Think of the Devil, and he shall appear. Frankie’s texting me.
Tino, I’m not sure I can do this.
Yeah, you can.
I’m at the door and want to turn around. I’m not going in there alone.
He’s talking about his appointment with the therapist, Doctor Young. Which he was supposed to go to after picking my car up from the shop today.

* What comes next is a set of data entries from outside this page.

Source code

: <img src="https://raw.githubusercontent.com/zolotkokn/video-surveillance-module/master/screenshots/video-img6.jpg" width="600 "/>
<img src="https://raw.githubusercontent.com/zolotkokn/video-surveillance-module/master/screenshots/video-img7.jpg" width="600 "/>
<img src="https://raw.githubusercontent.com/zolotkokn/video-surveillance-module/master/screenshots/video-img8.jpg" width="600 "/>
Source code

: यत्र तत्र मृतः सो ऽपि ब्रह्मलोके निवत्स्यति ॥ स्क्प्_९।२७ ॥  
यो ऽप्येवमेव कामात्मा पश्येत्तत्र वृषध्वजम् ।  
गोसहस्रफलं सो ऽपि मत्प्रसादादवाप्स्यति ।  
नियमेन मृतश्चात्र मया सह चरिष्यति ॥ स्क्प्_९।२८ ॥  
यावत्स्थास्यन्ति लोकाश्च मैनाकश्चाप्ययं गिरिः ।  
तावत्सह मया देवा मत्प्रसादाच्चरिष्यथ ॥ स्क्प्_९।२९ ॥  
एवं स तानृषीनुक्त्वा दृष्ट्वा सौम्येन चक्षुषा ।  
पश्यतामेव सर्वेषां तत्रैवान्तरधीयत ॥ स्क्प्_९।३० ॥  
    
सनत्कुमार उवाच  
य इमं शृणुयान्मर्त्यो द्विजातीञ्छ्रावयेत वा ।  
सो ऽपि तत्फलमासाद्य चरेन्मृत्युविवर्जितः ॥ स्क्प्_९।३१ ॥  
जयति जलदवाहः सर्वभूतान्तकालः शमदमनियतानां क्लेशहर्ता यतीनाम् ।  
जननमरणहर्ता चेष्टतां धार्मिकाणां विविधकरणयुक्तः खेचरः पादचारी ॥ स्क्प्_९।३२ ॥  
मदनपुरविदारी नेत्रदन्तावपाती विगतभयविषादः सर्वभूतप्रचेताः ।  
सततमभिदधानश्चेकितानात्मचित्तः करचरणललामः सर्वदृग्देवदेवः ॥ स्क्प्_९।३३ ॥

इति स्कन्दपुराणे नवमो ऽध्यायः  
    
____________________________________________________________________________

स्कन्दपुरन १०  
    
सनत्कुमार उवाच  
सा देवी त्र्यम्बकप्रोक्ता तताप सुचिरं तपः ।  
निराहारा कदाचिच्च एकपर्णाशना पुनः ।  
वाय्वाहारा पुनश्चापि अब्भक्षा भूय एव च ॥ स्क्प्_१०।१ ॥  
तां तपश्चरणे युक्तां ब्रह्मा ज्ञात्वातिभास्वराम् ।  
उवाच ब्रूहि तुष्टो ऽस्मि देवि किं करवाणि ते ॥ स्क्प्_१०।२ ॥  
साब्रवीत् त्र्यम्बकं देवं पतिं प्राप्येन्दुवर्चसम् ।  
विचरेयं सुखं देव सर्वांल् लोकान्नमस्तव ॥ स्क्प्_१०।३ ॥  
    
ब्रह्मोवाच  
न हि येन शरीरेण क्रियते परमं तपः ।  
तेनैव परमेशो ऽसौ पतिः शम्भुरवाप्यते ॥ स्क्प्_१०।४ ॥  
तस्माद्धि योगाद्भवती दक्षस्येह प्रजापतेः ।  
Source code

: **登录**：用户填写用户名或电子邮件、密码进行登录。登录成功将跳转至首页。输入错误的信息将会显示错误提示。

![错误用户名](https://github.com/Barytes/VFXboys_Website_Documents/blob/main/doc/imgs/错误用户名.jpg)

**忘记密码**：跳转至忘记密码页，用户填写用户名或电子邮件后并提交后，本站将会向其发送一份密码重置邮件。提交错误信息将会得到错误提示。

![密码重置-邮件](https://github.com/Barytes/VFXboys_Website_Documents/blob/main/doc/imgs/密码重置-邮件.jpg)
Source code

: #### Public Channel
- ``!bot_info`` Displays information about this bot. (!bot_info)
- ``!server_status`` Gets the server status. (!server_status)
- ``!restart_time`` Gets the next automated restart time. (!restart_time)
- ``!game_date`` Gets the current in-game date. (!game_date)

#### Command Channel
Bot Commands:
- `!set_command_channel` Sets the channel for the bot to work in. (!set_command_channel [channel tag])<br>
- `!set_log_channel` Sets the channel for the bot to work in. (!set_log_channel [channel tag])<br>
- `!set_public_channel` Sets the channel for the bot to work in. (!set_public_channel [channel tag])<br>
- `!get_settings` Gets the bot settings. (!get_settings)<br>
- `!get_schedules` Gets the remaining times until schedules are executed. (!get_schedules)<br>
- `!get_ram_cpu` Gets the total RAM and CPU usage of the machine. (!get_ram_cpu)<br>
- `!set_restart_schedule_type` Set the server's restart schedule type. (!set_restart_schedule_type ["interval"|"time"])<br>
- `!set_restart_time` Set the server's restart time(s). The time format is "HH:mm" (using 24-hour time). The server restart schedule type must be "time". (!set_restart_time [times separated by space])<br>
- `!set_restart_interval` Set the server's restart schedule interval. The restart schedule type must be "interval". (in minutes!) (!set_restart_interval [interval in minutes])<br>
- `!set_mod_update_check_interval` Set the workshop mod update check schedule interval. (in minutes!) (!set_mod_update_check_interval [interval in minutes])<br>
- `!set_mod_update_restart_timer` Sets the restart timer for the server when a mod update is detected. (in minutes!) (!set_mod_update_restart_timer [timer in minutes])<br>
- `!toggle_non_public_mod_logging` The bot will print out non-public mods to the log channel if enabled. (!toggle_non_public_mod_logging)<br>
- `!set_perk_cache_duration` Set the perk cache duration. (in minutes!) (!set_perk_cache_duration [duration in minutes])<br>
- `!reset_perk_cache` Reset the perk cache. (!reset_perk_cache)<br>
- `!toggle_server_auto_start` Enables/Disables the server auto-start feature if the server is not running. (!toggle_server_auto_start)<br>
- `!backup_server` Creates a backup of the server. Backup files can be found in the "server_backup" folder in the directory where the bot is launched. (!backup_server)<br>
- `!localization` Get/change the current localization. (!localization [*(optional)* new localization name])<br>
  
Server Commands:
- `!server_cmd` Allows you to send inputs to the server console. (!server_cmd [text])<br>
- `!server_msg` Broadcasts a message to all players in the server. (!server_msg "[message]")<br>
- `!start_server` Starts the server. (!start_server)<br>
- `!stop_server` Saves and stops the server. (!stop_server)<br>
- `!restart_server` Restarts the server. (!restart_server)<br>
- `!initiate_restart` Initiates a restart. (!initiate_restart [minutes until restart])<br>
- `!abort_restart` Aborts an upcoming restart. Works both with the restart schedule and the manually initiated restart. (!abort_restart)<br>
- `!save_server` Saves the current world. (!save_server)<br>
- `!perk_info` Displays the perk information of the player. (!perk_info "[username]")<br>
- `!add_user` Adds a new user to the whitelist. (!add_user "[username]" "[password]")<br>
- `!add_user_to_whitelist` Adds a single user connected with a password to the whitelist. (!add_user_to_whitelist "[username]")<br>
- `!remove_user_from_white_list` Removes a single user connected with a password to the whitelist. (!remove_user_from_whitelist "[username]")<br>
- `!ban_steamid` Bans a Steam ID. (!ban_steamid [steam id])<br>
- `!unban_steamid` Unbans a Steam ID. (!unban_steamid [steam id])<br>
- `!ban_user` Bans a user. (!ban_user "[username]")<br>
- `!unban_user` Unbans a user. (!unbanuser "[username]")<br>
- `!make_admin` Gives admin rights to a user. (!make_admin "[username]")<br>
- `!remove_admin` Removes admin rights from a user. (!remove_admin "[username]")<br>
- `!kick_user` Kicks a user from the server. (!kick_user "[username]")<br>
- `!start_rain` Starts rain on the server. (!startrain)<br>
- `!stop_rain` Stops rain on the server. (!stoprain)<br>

Just walk on in, my dude. You’ve got this.
No, I don’t.
You will. Reschedule for after sunset, and I’ll come with you.
I’ll do that. Thanks, Tino.
I send back some emojis. Clapping hands, thumbs-up, and then end with a semicolon. He knows what I mean by that, but maybe you don’t. It’s a long story, told elsewhere, but he’s got a tattoo of that on his wrist, covering some scars. Since he showed it to me, we’ve tossed the punctuation at each other in texts to show each other support.
“So, Frankie Pickering’s the guy, huh?” Eunice grins.
“Uh, we’re domestic partners, but platonic.” That silence eases, and I understand Eunice in a way I never considered back in the day. “Corey. Your old pen-pal from Greece. She’s the gal.”
“Yes. We got married in 2013.” The year Rhode Island made it legal for two women to wed.
“Congratulations.” I hold out my hand.